The circumstances here are not, in all respects, the same as those found controlling in the Pedersen Case, 229 U. S. 146, 33 Sup. Ct. 648, 57 L. Ed. 1125, Ann. Cas. 1914C, 153, or the Seale Case, 229 U. S. 156, 33 Sup. Ct. 651, 57 L. Ed. 1129, Ann. Cas. 1914C, 156. They may also be distinguished, though we think not effectively, from the facts in the Zachery Case, 232 U. S. 248, 34 Sup. Ct. 305, 58 L. Ed. 591, Ann. Cas. 1914C, 159; because, in the latter case, it definitely appeared that the engine was about to be used, or was being prepared for use, in distinctively interstate commerce. The same difference and possible distinction exists with reference to Law v. Illinois Central (C. C. A. 6) 208 Fed. 869, 126 C. C. A. 27. However, we can draw no inference from these and other familiar decisions of the Supreme Court (including the Behrens Case, 233 U. S. 473, 477, 34 Sup. Ct. 646, 58 L. Ed. 1051, Ann. Cas. 1914C, 163), and the way in which they have interpreted the Statute, save that liability is created where the service being rendered is of a general, indiscriminate character, not segregated and tied to shipments within the state (as in the Behrens Case, supra, 233 U. S. 478, 34 Sup. Ct. 646, 58 L. Ed. 1051, Ann. Cas. 1914C, 163) but applicable at least- as well to the interstate commerce which the carrier is conducting. While it may not be easy in some cases to draw the line between the results of this view and a breadth of construction .which would make the statute invalid under the Employers’ Liability Cases, 207 U. S. 463, 28 Sup. Ct. 141, 52 L. Ed. 297, yet cases like the present are fairly within the line of validity. They hardly go beyond fixing the burden of proof and declaring that, where the facts show the case may well have been within the statute, the initial burden is satisfied, and it is for the defendant to show the contrary.

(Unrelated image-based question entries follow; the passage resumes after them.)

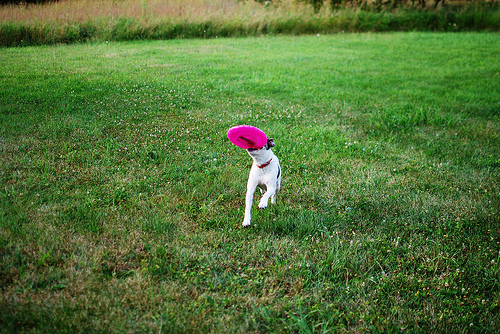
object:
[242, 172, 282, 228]
feet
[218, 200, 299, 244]
ground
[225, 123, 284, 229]
playing frisbee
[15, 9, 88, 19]
weeds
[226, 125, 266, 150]
frisbee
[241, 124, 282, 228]
dog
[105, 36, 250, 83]
field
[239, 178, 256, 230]
leg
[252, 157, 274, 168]
collar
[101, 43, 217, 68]
spots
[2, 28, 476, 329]
lawn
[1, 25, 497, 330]
grass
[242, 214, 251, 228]
paw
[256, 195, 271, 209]
paw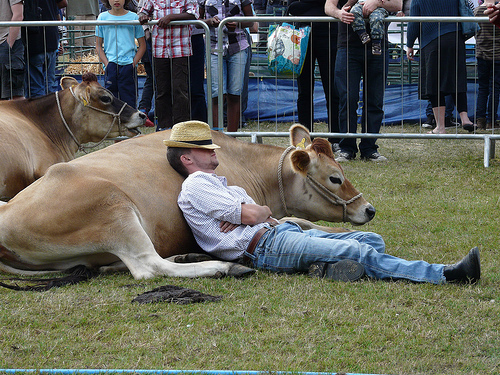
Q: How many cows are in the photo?
A: Two.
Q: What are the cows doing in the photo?
A: Laying down.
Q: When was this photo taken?
A: In the daytime.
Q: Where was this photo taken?
A: At a fair.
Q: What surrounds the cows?
A: A fence.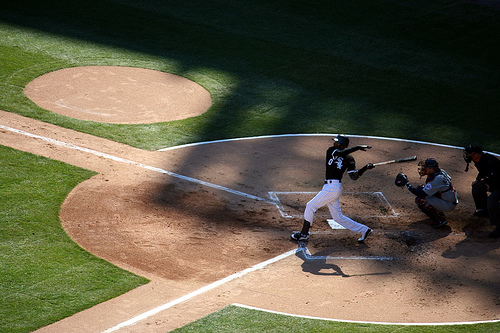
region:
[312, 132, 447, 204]
man is holding a bat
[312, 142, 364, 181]
the man is wearing a shirt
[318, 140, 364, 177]
the shirt is black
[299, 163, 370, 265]
man is wearing a trousers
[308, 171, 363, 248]
the trouser is white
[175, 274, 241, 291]
the line is on the ground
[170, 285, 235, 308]
the line is white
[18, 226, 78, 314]
the grass is green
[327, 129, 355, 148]
man is wearing a helmet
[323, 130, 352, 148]
the helmet is black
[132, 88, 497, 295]
A baseball game.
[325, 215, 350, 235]
Home plate.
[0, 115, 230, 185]
A line of white chalk in the dirt.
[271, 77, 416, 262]
The baseball player is holding a bat in his left hand.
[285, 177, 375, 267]
The batter's pants are white.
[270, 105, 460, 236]
The catcher is crouching behind the batter.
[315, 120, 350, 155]
The batter is wearing a helmet.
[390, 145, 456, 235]
The catcher is wearing a protective mask.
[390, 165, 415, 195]
The catcher is wearing a glove.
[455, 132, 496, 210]
The umpire.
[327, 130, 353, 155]
Man is wearing helmet.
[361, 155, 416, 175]
Man is holding baseball bat.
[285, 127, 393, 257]
Man is standing on home base.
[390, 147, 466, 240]
Catcher is crouched behind batter.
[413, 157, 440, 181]
Catcher is wearing face guard.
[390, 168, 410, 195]
Catcher is wearing baseball mitt.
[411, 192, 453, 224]
Catcher is wearing shin guards.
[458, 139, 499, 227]
Umpire is crouched behind Catcher.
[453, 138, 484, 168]
Umpire is wearing face guard.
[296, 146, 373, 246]
Batter is wearing baseball uniform.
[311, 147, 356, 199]
Man wearing black shirt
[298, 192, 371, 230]
Man wearing white pants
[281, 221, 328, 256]
Man's shoes are white and black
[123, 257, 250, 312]
White lines on baseball field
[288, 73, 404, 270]
Man is swinging bat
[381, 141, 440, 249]
Catcher is crouched down behind batter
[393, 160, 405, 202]
Mitt in left hand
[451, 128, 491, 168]
Umpire behind catcher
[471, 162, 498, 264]
Umpire wearing black clothes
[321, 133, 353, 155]
Batter wearing black helmet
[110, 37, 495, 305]
Men playing baseball game.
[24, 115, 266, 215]
White lines painted in dirt.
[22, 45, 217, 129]
A round dirt circle.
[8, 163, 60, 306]
Green grass on baseball field.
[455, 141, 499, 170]
Protective covering on umpire's face.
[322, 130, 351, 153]
Safety helmet on batter.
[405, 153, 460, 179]
Protective covering on catcher's face.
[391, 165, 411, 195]
Catcher's mitt on left hand.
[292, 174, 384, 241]
White baseball uniform pants.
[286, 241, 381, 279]
Shadow of batter.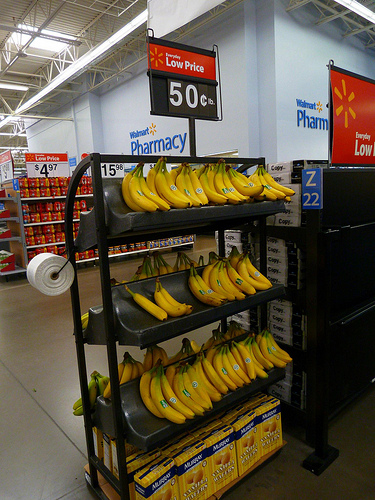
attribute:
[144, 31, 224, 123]
sign — red, black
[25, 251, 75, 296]
bags — plastic, white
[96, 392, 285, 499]
cookies — vanilla wafer 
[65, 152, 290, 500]
shelves — metallic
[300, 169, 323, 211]
sign — blue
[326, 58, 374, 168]
sign — red and white 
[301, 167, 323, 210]
aisle sign — blue 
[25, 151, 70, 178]
sign — red, white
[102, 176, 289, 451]
rack — black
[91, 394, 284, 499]
vanilla wafers — packaged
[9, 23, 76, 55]
skylight — on the roof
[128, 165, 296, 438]
bananas — yellow, in a bundle, ripe, in a bunch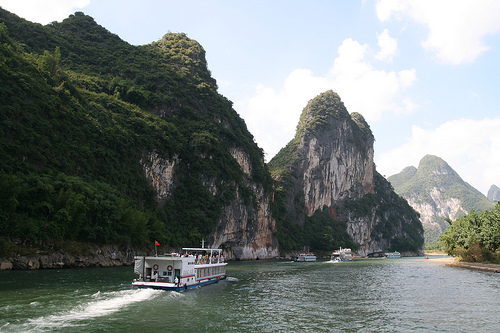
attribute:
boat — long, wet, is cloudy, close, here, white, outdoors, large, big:
[141, 217, 231, 297]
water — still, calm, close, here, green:
[322, 264, 400, 312]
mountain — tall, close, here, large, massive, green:
[101, 44, 292, 222]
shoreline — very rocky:
[5, 239, 292, 279]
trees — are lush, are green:
[424, 190, 497, 266]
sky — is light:
[0, 3, 498, 163]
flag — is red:
[156, 234, 162, 247]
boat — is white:
[133, 242, 235, 291]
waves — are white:
[0, 281, 174, 329]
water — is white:
[40, 276, 164, 326]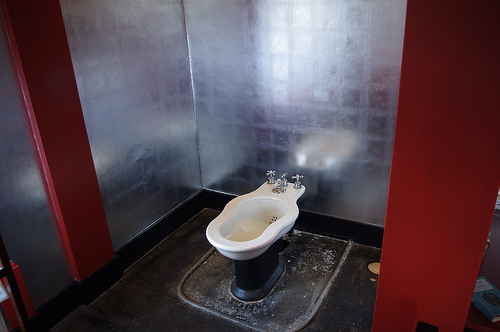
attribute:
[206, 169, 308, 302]
toilet — oddly shaped, short, white, porcelain, black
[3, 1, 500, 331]
bathroom — modern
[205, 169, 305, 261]
upper piece — white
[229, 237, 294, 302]
base — black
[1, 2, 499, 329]
walls — red, painted, silver, metallic, square-shaped, gray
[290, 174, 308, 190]
right sink faucet — silver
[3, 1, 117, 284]
plank — red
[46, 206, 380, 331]
floor — dirty, black, blackish brown, brown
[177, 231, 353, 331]
bottom — metal, black, silver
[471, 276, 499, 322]
book — blue, white, black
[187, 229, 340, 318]
specks — white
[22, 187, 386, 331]
baseboard — black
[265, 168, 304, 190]
faucets — metal, silver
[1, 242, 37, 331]
pipe — black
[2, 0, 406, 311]
paper — steel, stainless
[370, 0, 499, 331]
stall divider — red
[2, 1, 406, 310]
patterns — square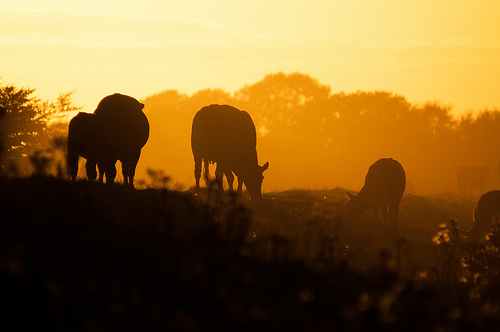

It follows that the jury in this case had a right to find, as it did, that at the time of his death Morford was employed in interstate commerce.

Morford’s contributory negligence did not appear so clearly, nor, if it existed, was it of such an extreme character as to require the giving of defendant’s special instructions beyond the extent to which they were embodied in the charge. The other objections to the charges, given or refused, indicate no error from which substantial prejudice should be presumed, if indeed there was error at all.

[2] The assignments of error were belated, not having been filed at the time of settling the bill of exceptions, and they might well be disregarded, under rule 10 (150 Fed. xxvii, 79 C. C. A. xxvii); but this was a new and probably unfamiliar rule at the time the bill of exceptions was settled, and we have thought proper to look into the assignments.

The judgment is affirmed, with costs.